The Scottish First Minster spoke as different approaches to the pandemic north and south of the border appeared to highlight a growing divide between Scotland and England.
As Prime Minister Boris Johnson visited Scotland, Ms Sturgeon said: “Do I think there are things the UK Government could learn from Scotland? Yes I do.”
She added: “An approach that is very much driven by elimination I think is one thing they could learn.
“I would encourage the UK Government to do that because I think that would help all of the countries of the UK to drive the infection to the lowest possible level and put us into the strongest position going into winter.”
Struggling to understand what the UK strategy is going into winter esp as still in early to mid part of pandemic.

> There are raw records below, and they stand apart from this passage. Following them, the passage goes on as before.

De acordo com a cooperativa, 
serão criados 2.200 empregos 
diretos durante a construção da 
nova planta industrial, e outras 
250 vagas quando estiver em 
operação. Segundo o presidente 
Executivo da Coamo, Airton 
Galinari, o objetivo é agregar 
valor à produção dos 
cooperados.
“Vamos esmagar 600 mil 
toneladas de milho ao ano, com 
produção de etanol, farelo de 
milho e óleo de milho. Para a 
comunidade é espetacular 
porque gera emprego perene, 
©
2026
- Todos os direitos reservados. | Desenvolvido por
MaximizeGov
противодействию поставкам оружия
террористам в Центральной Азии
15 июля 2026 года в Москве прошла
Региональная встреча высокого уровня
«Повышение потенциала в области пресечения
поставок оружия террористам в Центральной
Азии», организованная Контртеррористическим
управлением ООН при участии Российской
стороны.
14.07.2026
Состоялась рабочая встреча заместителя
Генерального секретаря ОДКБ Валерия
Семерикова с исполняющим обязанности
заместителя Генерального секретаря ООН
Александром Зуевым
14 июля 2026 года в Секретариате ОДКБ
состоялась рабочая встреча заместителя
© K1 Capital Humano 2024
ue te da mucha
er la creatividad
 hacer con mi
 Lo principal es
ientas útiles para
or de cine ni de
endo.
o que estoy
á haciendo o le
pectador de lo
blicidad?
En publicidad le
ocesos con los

Pretending that COVID-19 is going to disappear and that past 6 months never happened? https://t.co/LexBep7TlA— Devi Sridhar (@devisridhar) July 22, 2020
Professor Devi Sridhar, a public health expert from the University of Edinburgh, who has been advising the Scottish Government, tweeted on Wednesday she was “struggling to understand what the UK strategy is going into winter esp as still in early to mid part of pandemic”.
She suggested the approach adopted by Westminster might involve “pretending that Covid-19 is going to disappear and that past 6 months never happened”.

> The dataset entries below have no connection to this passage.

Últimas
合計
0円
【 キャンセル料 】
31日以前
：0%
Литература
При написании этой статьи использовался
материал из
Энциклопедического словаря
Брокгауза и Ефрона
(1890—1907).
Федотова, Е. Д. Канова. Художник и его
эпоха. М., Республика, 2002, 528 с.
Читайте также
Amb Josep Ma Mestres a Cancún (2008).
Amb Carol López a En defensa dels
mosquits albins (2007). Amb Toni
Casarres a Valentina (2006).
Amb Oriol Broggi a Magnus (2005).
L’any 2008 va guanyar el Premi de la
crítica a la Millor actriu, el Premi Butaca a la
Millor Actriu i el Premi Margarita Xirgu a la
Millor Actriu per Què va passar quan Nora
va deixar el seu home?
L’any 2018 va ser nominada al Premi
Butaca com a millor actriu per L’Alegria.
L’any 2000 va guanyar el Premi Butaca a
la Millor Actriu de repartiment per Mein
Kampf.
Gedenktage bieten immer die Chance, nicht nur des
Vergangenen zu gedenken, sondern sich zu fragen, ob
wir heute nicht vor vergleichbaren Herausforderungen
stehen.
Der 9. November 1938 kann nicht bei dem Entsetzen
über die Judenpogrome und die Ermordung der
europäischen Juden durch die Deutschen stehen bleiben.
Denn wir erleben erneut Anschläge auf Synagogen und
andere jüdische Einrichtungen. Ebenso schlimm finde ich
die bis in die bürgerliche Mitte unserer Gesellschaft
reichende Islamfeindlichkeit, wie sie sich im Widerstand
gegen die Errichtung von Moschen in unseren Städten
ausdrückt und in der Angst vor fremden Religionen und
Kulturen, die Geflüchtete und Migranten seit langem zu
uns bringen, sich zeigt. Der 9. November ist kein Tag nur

In England, figures from the Office for National Statistics show there have been 48,532 deaths where Covid-19 is mentioned on the death certificate.
In Scotland, the latest data from the National Records of Scotland put the coronavirus death toll at 4,193.
A YouGov poll at the end of May found 44% of adults in the UK thought Scotland has dealt better with the pandemic, with 14% saying England and 25% ranking their responses as the same.
The countries that make up the UK initially had a “four nations” response to the virus but there has been divergence since.
Ms Sturgeon, speaking on Thursday, said: “As of now, Scotland has a very low prevalence of this virus.
“We have had no deaths over the past week, we have only one in the past 15 days.
“And that is a much lower position of the state of the virus than other parts of the UK.
“Therefore, that says to me that what we are doing in Scotland is right and we should keep doing it.”
Ms Sturgeon took a more cautious approach to relaxing lockdown which, combined with her daily appearance at televised briefings to explain her strategy, may have resulted in strong approval ratings for the SNP leader.
A Panelbase poll in Scotland published earlier this month found wide backing for her handling of the coronavirus crisis, with the First Minister’s approval rating on the issue at 60 points.
In contrast, Boris Johnson’s approval rating on the crisis was minus 39 points.
The same poll also found support for Scottish independence at a record high of 54%.
Ms Sturgeon said her decisions during the pandemic have all been based on public health and not party politics.
But she has been at pains to stress when decisions taken by the Prime Minister do not apply in Scotland.
The Prime Minister has opened up the economy again sooner than Ms Sturgeon.
In England, the Government ditched the “stay home” message on May 10, with Mr Johnson instead urging people to “stay alert” to the dangers of Covid-19.
Businesses such as pubs, restaurants and hairdressers reopened from lockdown in England on July 4, dubbed “Super Saturday”.
In Scotland, it was almost two weeks later before people could enjoy a drink in a bar or a meal in a restaurant, with indoor hospitality only opening up again on July 15.
The Scottish Government also acted to make the wearing of face coverings in shops mandatory ahead of England.
While this measure comes into force in England from Friday, it was mandatory in Scotland from July 10.